=== To do ===
Dropping every picture, set down exactly the lines in the entries below, starting with the line with "19: (623, 113)" and going on through the line with "42: (216, 399)".
+-------+
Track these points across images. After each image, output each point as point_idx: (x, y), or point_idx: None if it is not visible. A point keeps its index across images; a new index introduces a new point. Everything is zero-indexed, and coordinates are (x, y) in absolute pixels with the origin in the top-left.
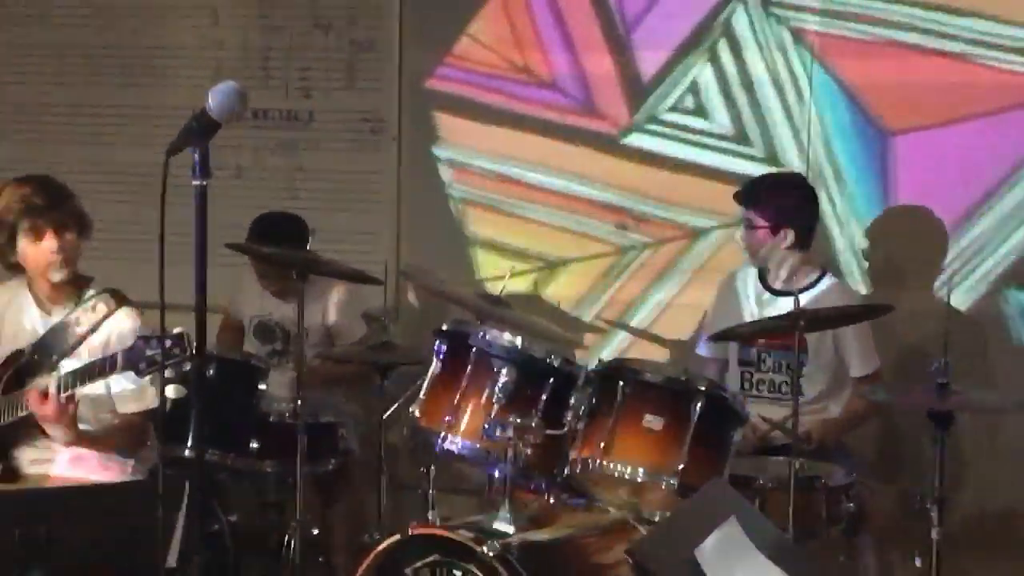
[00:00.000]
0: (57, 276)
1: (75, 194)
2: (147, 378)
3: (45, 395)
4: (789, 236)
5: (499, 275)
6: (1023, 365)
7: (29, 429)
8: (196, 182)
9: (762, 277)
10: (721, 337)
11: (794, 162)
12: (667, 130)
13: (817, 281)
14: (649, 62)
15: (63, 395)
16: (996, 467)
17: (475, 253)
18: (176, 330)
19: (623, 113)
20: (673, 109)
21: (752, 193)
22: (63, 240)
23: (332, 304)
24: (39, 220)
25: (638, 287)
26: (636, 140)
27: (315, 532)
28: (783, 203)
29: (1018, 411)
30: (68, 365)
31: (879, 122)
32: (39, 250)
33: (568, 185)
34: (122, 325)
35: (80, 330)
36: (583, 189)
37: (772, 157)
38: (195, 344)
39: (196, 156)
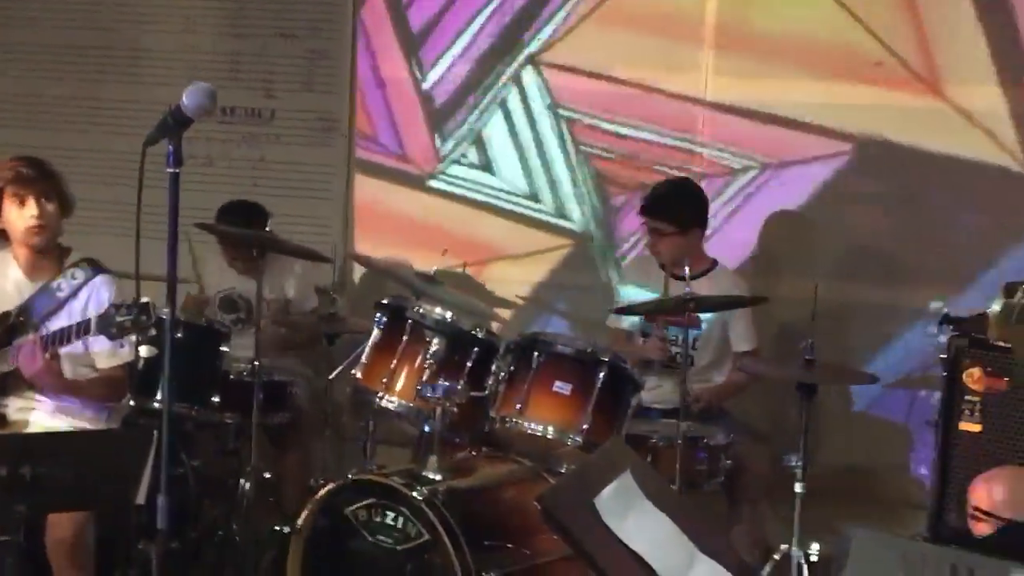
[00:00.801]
0: (34, 240)
1: (62, 175)
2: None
3: (33, 356)
4: (697, 234)
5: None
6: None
7: (15, 381)
8: (170, 169)
9: (662, 265)
10: (623, 312)
11: (575, 212)
12: (460, 177)
13: (710, 269)
14: (451, 123)
15: (48, 353)
16: (850, 431)
17: None
18: (143, 300)
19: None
20: (465, 159)
21: (658, 205)
22: (43, 208)
23: (292, 279)
24: (24, 189)
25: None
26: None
27: (267, 476)
28: (689, 208)
29: (868, 384)
30: (50, 326)
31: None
32: (21, 215)
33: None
34: (100, 291)
35: (61, 295)
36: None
37: (560, 211)
38: (162, 310)
39: (170, 147)
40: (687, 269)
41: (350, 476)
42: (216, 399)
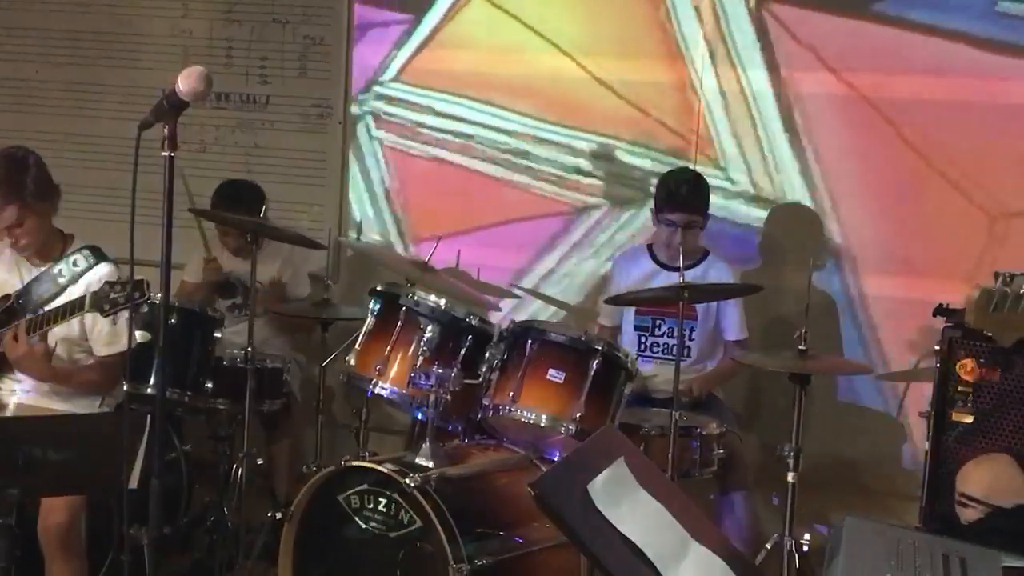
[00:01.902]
+-------+
=== Output of the task ===
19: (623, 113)
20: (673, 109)
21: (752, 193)
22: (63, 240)
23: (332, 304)
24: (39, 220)
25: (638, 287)
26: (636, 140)
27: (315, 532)
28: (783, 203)
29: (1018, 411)
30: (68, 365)
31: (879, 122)
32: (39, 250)
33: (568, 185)
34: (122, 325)
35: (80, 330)
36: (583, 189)
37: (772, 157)
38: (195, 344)
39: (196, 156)
[00:00.801]
0: (34, 240)
1: (62, 175)
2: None
3: (33, 356)
4: (697, 234)
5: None
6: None
7: (15, 381)
8: (170, 169)
9: (662, 265)
10: (623, 312)
11: (575, 212)
12: (460, 177)
13: (710, 269)
14: (451, 123)
15: (48, 353)
16: (850, 431)
17: None
18: (143, 300)
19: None
20: (465, 159)
21: (658, 205)
22: (43, 208)
23: (292, 279)
24: (24, 189)
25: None
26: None
27: (267, 476)
28: (689, 208)
29: (868, 384)
30: (50, 326)
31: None
32: (21, 215)
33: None
34: (100, 291)
35: (61, 295)
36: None
37: (560, 211)
38: (162, 310)
39: (170, 147)
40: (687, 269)
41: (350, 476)
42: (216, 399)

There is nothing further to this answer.